Melorra Green, second from left, with Katera Crossley, former Mayor London Breed, and Melonie Green in 2018. Instagram valkai1935

An Aug. 21, 2025, press release announced the African American Art & Culture Complex (AAACC)’s longtime coexecutive directors, Melonie and Melorra Green, have stepped down “to pursue new ventures after a remarkably productive eight-year tenure.” AAACC’s board of directors has brought on Niquole Esters, “a highly experienced nonprofit professional,” to serve as interim director of the center. The board also announced it will launch an open, publicly noticed executive search for AAACC’s next permanent director this fall. 

The glowing missive was written by P.J. Johnston, who sits on AAACC’s board (listed on their latest 990 as “parliamentarian”). If Johnston’s name sounds familiar, he also chaired London Breed’s reelection campaign and is a longtime friend and confidant. The Green sisters, who are twins, are not only close friends of Breed’s, but they also live next door to her in that infamous rent-controlled apartment on Page Street.

AAACC received over $5 million from Dream Keeper Initiative even after it violated state law by accepting millions of dollars in city funds while being legally barred from doing so.

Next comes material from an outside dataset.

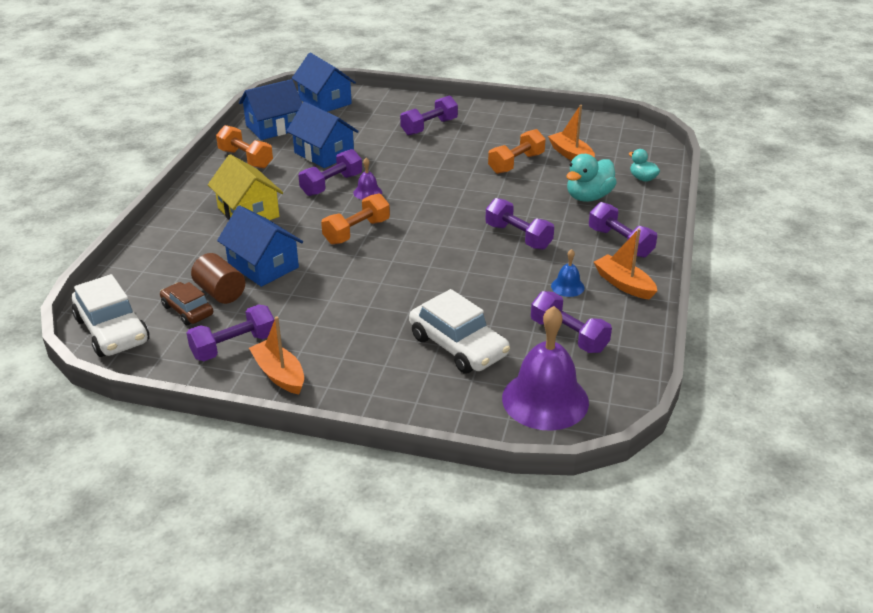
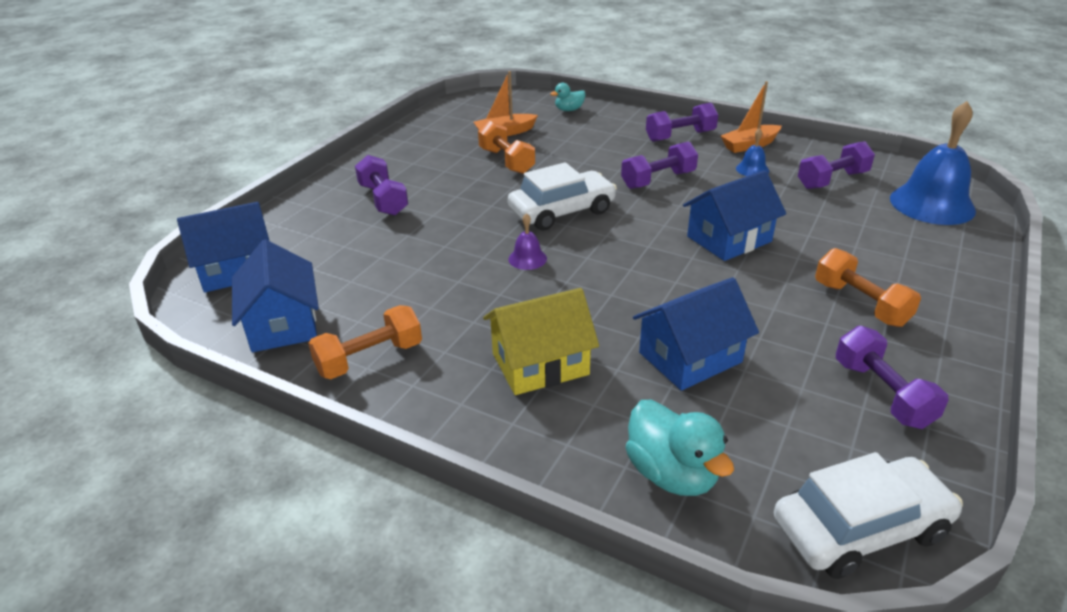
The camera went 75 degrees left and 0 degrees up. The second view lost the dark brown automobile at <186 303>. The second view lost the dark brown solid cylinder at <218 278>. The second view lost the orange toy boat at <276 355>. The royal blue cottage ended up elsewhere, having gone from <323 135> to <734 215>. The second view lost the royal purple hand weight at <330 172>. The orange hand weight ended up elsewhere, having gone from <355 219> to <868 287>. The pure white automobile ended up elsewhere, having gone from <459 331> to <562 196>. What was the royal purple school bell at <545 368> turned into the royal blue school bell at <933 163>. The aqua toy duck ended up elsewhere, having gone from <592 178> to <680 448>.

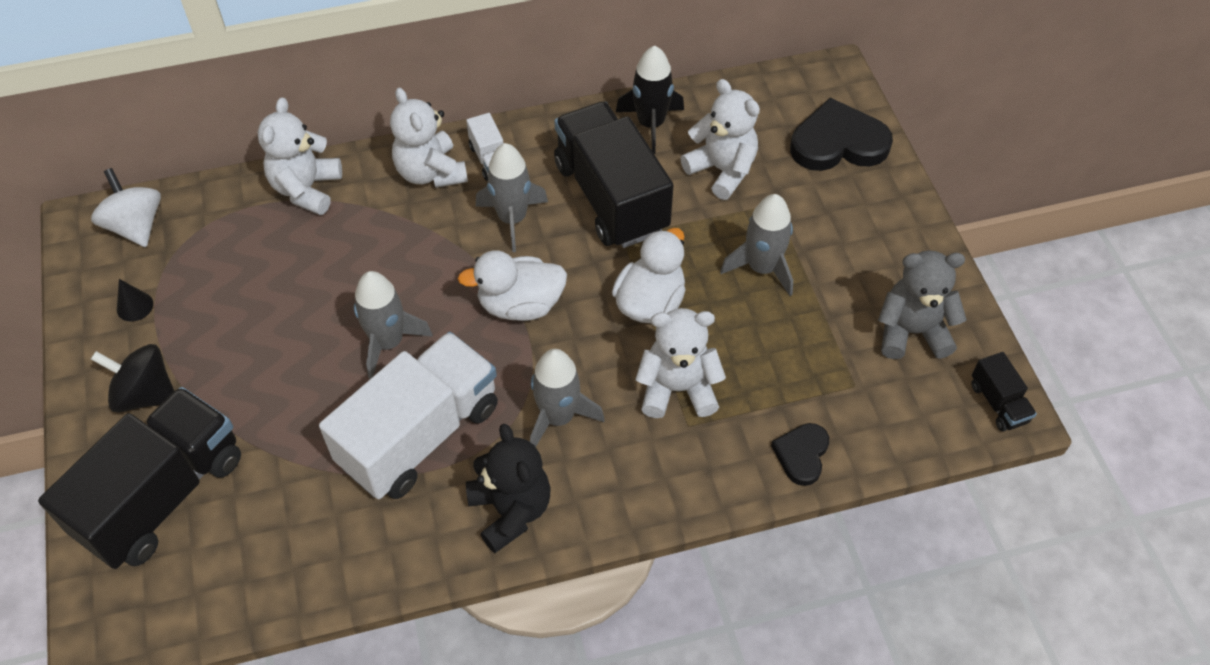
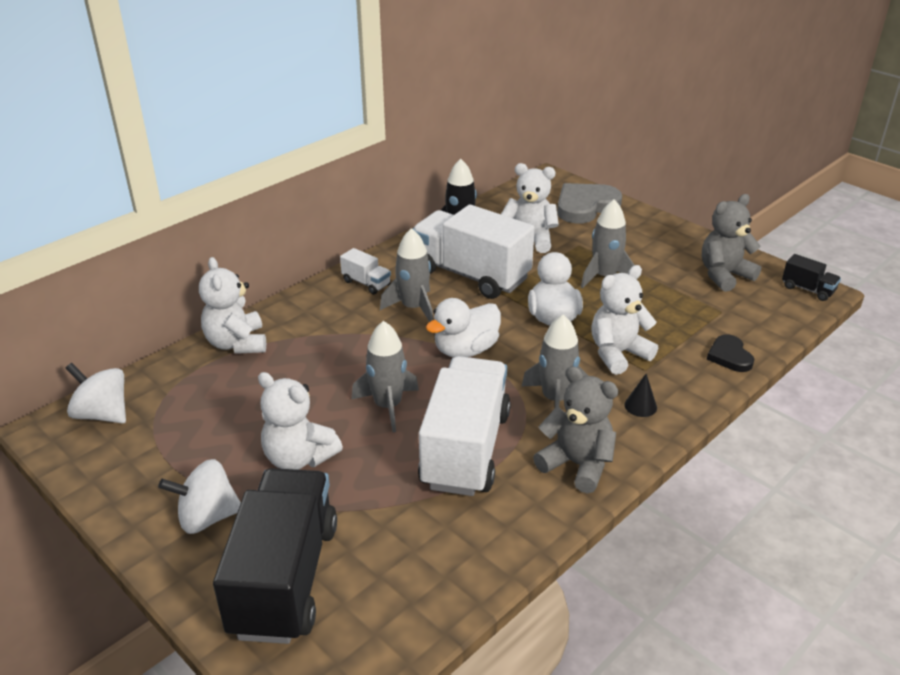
The camera went 30 degrees left and 20 degrees down. What was the jet-black spinning top at <132 378> turned into the pure white spinning top at <199 496>. The jet-black cone shape ended up elsewhere, having gone from <135 300> to <641 395>. The pure white teddy ended up elsewhere, having gone from <429 137> to <300 421>. What was the jet-black teddy at <508 488> turned into the grey teddy at <575 429>. What was the jet-black lorry at <614 174> turned into the pure white lorry at <474 252>. What was the jet-black love heart at <841 134> turned into the grey love heart at <589 203>.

AAACC took in a whopping $5,388,750 from the scandal plagued Dream Keeper Initiative, cosponsored by then Mayor Breed and District 10 Supervisor Shamann Walton, which took over $120 million from the San Francisco Police Department to “redistribute” to the Black community in the form of grants — an idea that I said in 2023 was “ripe for grift and cronyism.” AAACC received those funds even after it violated state law by accepting millions of dollars in city funds while being legally barred from doing so — the organization was listed as “delinquent” on the state’s Registry of Charitable Trusts. Records showed they failed for years to “renew their registration, pay fees, and submit forms documenting revenue and spending with the state Attorney General’s Office.” AAACC ignored filing requirements or had its registration renewals rejected for incomplete information and underpayment from 2018 until just before they received the Dream Keeper grant, and it’s entirely likely Breed helped bring them into compliance so they would be eligible.

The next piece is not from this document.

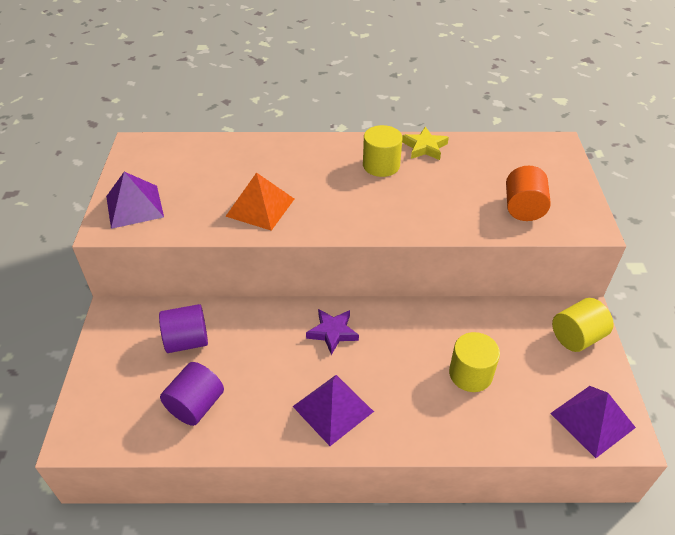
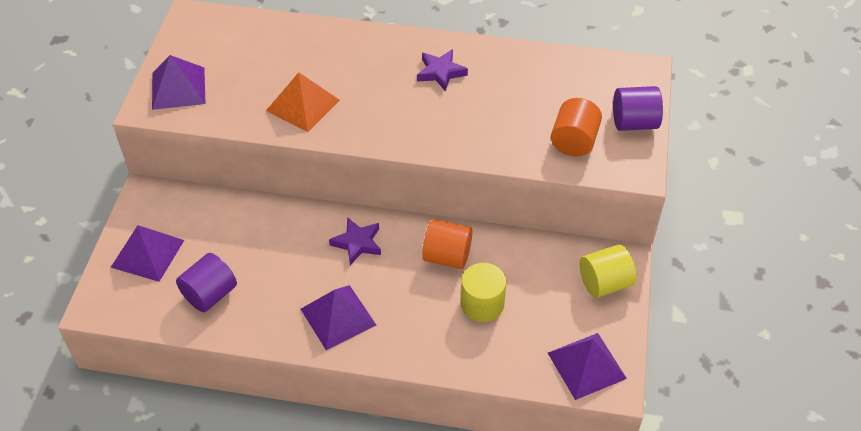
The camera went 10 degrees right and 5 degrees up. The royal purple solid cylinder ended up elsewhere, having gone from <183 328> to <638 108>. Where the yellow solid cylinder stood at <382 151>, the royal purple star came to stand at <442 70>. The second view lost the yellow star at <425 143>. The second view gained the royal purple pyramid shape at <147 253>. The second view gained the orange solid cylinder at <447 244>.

A nonprofit classified as delinquent for more than a year can have its nonprofit status suspended. The California attorney general’s office sent a notice saying it intended to suspend AAACC in 2017, but the organization sent in renewal forms, which brought it back into compliance. However, they fell back into delinquency in 2019.

According to the San Francisco Standard, former Mayor Breed’s office defended grants given to AAACC. “The city has a long history with the African American Art and Culture Complex that predates Mayor Breed — they do great work,” Parisa Safarzadeh, then a spokeswoman for the mayor’s office, told the Standard in 2023. 

Breed’s mentor, Willie Brown, helped launch her political career by putting her in charge of AAACC in 2012. She ran the organization for more than a decade, and her campaign website credited her with “transforming the struggling center into a vital, financially-stable community resource that provides after-school arts and cultural programs for youth and seniors.” 

First elected to the San Francisco Board of Supervisors in 2012, Breed was elected by her fellow supervisors as president of the board in January 2015. She was reelected to the board in 2016 and reelected unanimously as president in January 2017, the same year the Green sisters took over AAACC, no doubt with influence from their friend Breed. Once they became codirectors of AAACC, the twins consistently supported Breed’s political ascent, contributing over $1,500 to her 2018 and 2019 mayoral campaigns. They also penned an op-ed publicly calling for her reelection, a form of lobbying that nonprofits are not permitted to do. That undying support went both ways — as a candidate and as an elected official, Breed stood by AAACC, making a $9,000 donation to her friends and neighbors, the Green sisters, from her 2016 Democratic Central Committee campaign, then terminated the committee on the very same day she made the payment.

According to their Form 990, for the fiscal year ending June 2023, AAACC had revenue of $4,451,109, expenses of $4,639,183, net income of -$188,074, and net assets of $1,010,773. Melorra Green made $99,604 while her sister Melonie took home $99,281.